* Required work
Track down every line below that holds "어썸아로마" and copy it.

* Available data
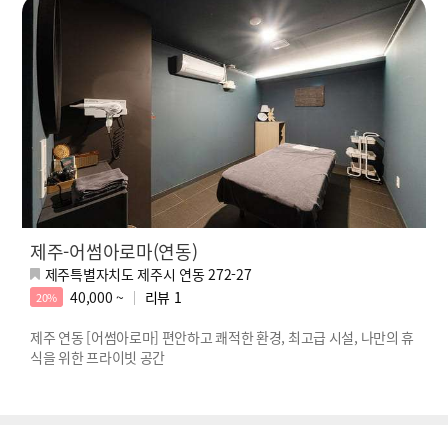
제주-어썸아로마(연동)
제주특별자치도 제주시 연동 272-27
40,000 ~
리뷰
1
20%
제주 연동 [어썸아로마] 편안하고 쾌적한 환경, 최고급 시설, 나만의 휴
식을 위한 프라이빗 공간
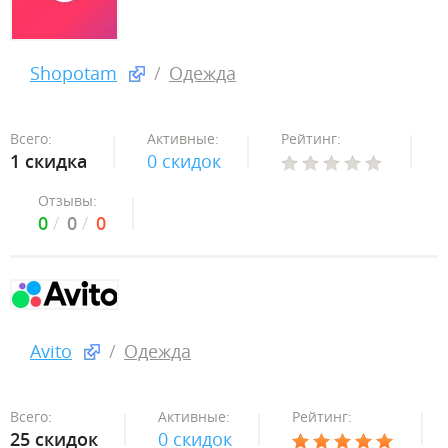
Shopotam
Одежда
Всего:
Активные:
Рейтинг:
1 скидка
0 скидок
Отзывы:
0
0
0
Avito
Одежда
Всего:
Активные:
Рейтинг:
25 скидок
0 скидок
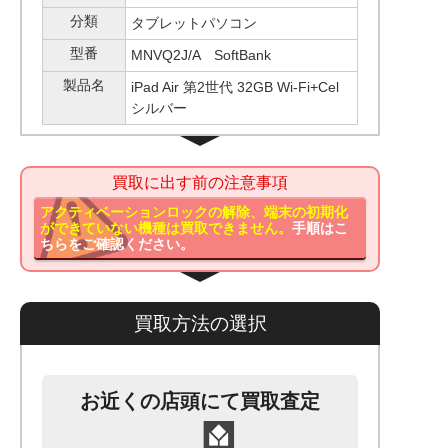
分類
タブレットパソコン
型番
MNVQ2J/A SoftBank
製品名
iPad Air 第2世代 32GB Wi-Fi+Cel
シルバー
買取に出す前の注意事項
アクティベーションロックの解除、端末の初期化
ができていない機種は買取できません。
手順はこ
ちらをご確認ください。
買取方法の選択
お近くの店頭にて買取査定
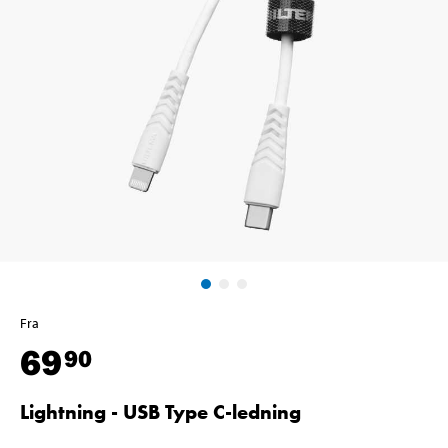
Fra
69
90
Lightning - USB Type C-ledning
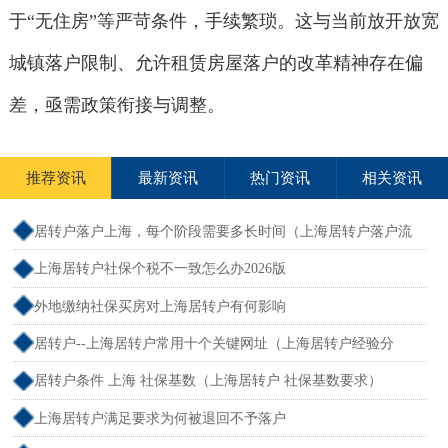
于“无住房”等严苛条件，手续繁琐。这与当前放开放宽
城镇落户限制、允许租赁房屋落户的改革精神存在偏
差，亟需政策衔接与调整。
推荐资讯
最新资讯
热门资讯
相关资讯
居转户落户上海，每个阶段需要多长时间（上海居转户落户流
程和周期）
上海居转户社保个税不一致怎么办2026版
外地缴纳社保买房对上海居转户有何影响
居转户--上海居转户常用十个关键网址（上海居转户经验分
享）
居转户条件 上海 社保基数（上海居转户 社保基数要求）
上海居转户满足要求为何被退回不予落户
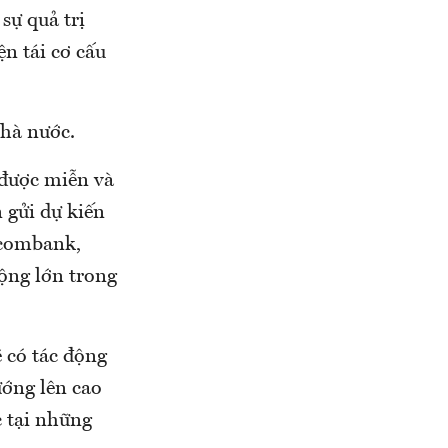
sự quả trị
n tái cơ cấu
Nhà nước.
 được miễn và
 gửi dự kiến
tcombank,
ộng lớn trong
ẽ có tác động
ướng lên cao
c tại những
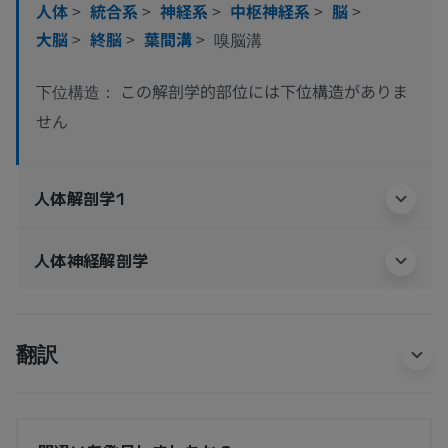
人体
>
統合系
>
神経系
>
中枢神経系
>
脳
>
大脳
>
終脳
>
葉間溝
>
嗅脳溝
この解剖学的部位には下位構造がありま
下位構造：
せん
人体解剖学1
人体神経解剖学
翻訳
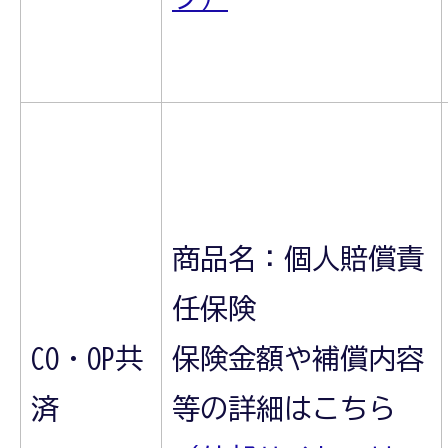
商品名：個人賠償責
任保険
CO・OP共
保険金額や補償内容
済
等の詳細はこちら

...

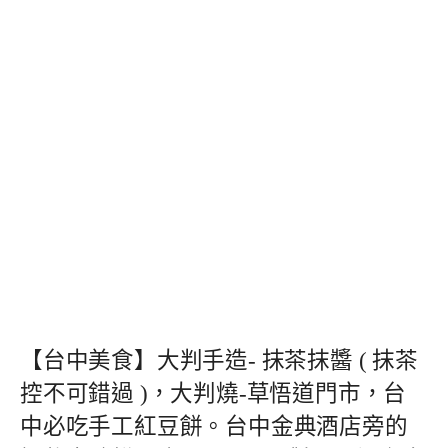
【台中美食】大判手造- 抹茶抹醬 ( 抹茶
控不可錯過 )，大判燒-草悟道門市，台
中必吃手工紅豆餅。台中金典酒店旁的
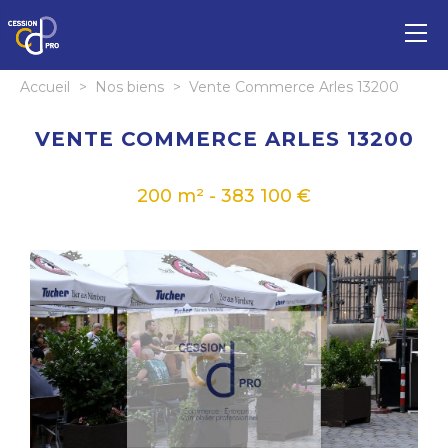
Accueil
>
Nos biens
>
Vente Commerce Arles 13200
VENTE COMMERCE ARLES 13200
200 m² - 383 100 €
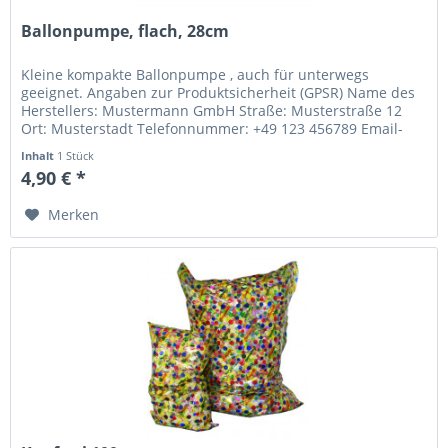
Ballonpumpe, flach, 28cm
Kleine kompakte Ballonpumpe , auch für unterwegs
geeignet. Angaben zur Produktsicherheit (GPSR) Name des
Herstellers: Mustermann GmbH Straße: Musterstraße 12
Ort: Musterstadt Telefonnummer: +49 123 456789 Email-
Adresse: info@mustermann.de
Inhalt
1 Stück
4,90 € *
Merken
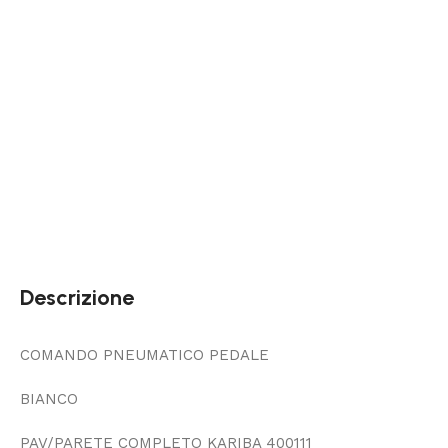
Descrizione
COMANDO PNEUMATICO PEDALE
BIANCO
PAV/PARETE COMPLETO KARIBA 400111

* Solution to this task
제주-어썸아로마(연동)
제주 연동 [어썸아로마] 편안하고 쾌적한 환경, 최고급 시설, 나만의 휴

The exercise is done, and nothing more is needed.